If you think S3 = storage cluster than the answer is no.

If you think about S3 what it actually is: scalable, high throughput, low latency, reliable, durable, low operational overhead, high uptime, encrypted, distributed, replicated storage with multiple tier1 uplinks to the internet than the answer is yes.

>scalable, high throughput, low latency, reliable, durable, low operational overhead, high uptime, encrypted, distributed, replicated storage with multiple tier1 uplinks to the internet

If you need to tick all of those boxes for every single byte of 20PB worth of data, you are working on something very cool and unique. That's awesome.

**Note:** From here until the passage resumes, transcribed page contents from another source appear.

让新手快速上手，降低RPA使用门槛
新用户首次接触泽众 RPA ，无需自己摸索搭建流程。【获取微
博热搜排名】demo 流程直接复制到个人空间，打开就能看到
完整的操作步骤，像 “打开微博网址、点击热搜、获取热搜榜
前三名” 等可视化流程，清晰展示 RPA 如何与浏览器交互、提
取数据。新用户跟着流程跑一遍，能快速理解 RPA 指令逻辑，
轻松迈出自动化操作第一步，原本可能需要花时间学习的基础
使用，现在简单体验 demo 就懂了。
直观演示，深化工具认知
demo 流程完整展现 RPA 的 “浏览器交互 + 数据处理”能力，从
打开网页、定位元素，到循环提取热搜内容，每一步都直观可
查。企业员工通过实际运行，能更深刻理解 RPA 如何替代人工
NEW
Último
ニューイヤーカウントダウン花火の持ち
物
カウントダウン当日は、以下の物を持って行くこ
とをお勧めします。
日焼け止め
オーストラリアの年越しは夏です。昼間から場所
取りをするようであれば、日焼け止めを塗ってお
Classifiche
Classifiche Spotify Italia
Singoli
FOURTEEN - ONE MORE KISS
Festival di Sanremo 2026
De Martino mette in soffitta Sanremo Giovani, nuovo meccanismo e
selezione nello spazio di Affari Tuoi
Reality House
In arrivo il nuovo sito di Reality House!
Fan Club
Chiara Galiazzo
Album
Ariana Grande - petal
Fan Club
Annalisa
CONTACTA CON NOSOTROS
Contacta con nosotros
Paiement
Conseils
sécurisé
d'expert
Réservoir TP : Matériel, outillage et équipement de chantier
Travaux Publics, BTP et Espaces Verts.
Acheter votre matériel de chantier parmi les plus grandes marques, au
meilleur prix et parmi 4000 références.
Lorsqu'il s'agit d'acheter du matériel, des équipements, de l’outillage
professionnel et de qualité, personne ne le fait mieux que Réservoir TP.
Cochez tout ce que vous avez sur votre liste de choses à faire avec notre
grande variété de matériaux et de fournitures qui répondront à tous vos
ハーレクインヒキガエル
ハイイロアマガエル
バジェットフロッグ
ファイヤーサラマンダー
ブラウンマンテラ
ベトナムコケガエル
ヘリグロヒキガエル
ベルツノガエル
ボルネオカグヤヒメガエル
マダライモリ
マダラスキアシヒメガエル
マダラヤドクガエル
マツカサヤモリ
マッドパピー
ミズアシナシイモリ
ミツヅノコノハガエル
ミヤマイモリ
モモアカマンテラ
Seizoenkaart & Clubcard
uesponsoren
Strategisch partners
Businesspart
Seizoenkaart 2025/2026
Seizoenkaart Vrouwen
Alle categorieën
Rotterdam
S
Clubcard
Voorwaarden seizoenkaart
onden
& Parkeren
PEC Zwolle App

That said, most entities who have 20PB of data only need to tick a couple of those boxes, usually encryption/reliability. Most of their 20PB will get accessed at most once a year, from a predictable location (i.e. on-prem), with a good portion never accessed at all. Or if it is regularly accessed (with concomitant low latency/high throughput requirements), it almost certainly doesn't need to be globally distributed with tier1 access. For these entities, a storage cluster and/or tape system is good enough. The problem is that they naïvely default to using S3, mistakenly thinking it will be cheaper than what they could build themselves for the capabilities they actually need.